What the task requires: In the records below, find the line with "Friday, Mar-24: 55 -> 79.38" and repeat exactly every line from it through the line with "14: 26 -> 24". Pictures stay out.

Task material:
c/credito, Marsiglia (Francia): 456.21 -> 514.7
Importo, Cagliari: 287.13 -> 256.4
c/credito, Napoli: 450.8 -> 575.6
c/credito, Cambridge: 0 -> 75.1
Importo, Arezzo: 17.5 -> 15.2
--
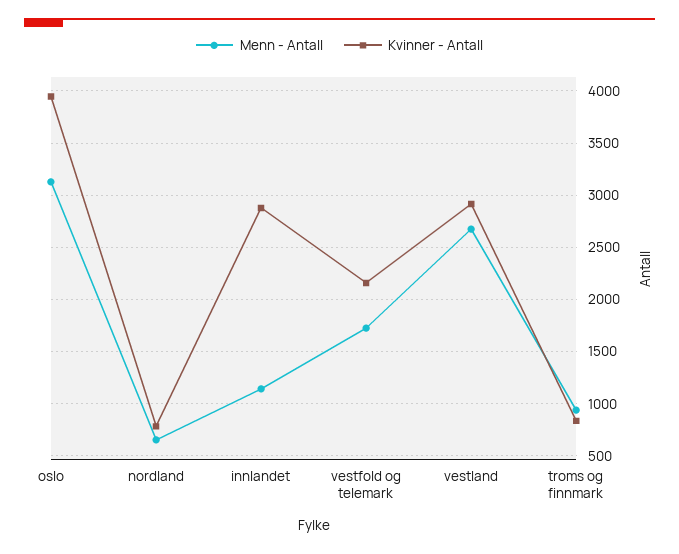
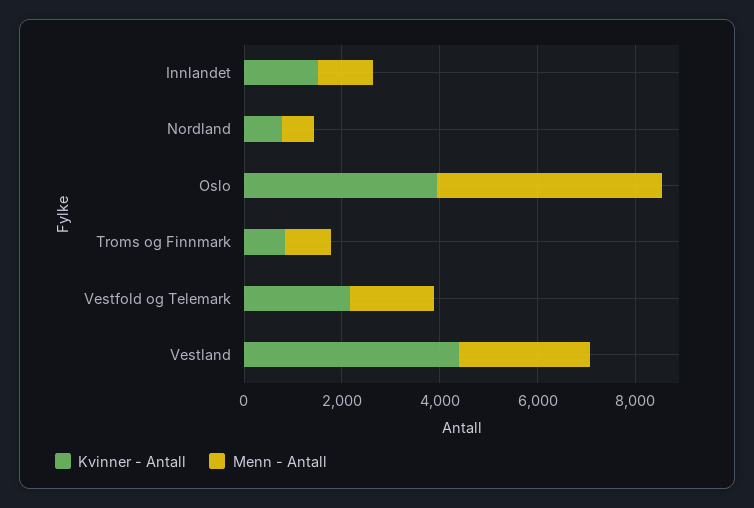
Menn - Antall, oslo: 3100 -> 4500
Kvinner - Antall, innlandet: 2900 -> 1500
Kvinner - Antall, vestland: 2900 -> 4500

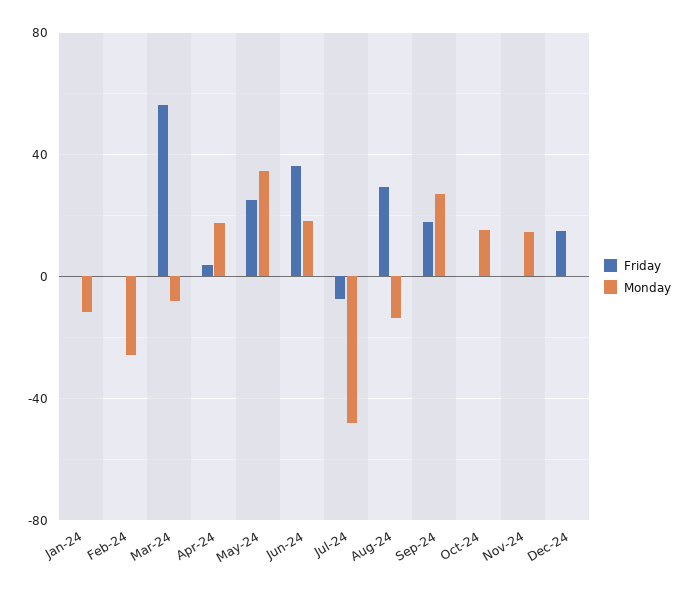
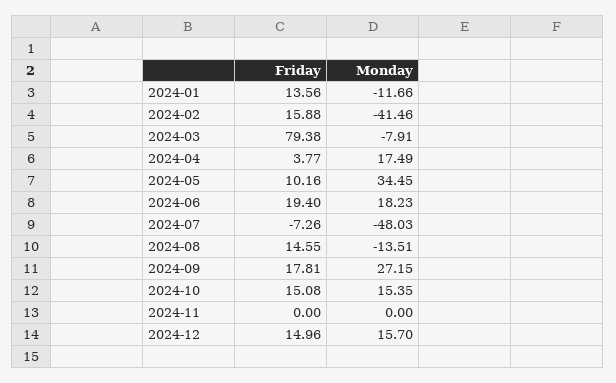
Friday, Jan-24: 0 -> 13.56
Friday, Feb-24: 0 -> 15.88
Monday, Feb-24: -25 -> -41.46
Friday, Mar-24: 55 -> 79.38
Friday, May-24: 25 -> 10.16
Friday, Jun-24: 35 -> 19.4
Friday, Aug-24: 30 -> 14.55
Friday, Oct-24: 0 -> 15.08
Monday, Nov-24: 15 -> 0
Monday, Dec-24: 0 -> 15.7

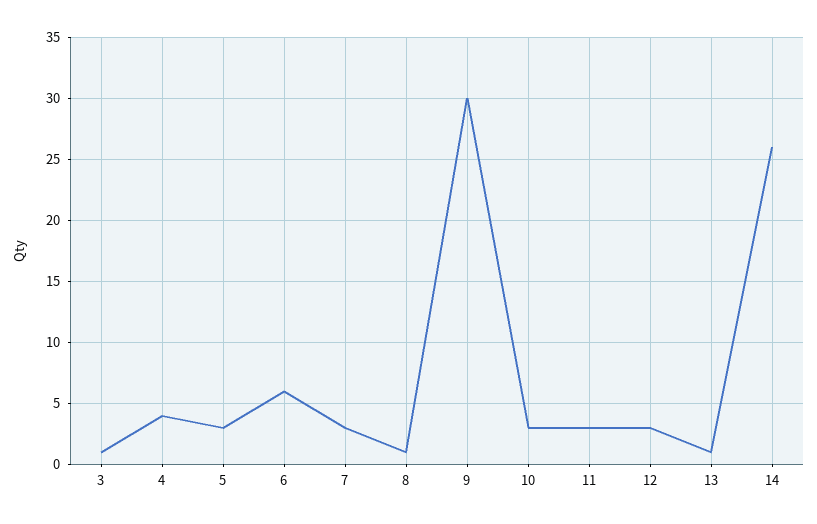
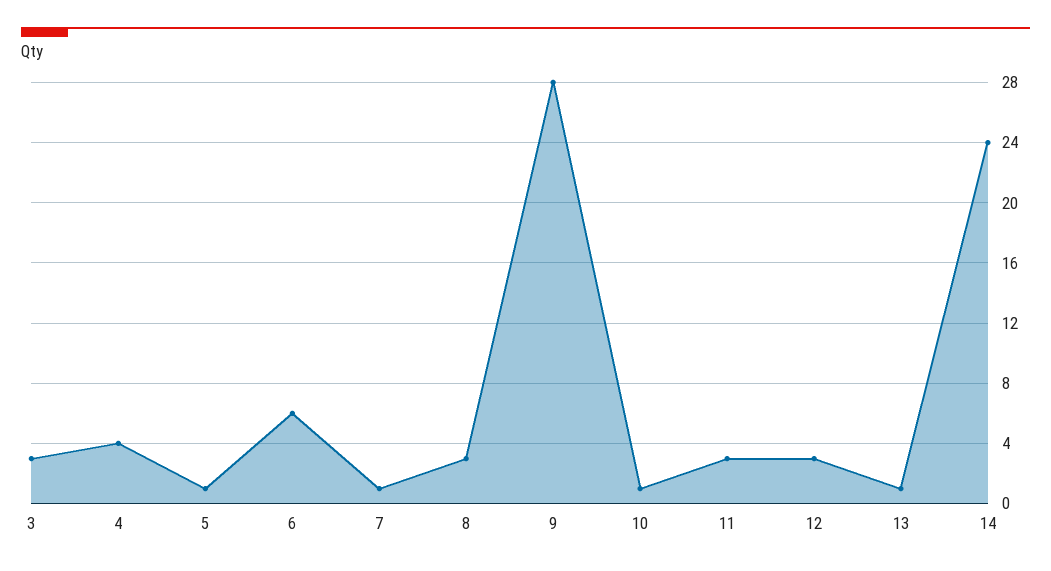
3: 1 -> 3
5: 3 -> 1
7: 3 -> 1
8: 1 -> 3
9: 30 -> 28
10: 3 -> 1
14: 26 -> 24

Answer for this exercise:
Friday, Mar-24: 55 -> 79.38
Friday, May-24: 25 -> 10.16
Friday, Jun-24: 35 -> 19.4
Friday, Aug-24: 30 -> 14.55
Friday, Oct-24: 0 -> 15.08
Monday, Nov-24: 15 -> 0
Monday, Dec-24: 0 -> 15.7

3: 1 -> 3
5: 3 -> 1
7: 3 -> 1
8: 1 -> 3
9: 30 -> 28
10: 3 -> 1
14: 26 -> 24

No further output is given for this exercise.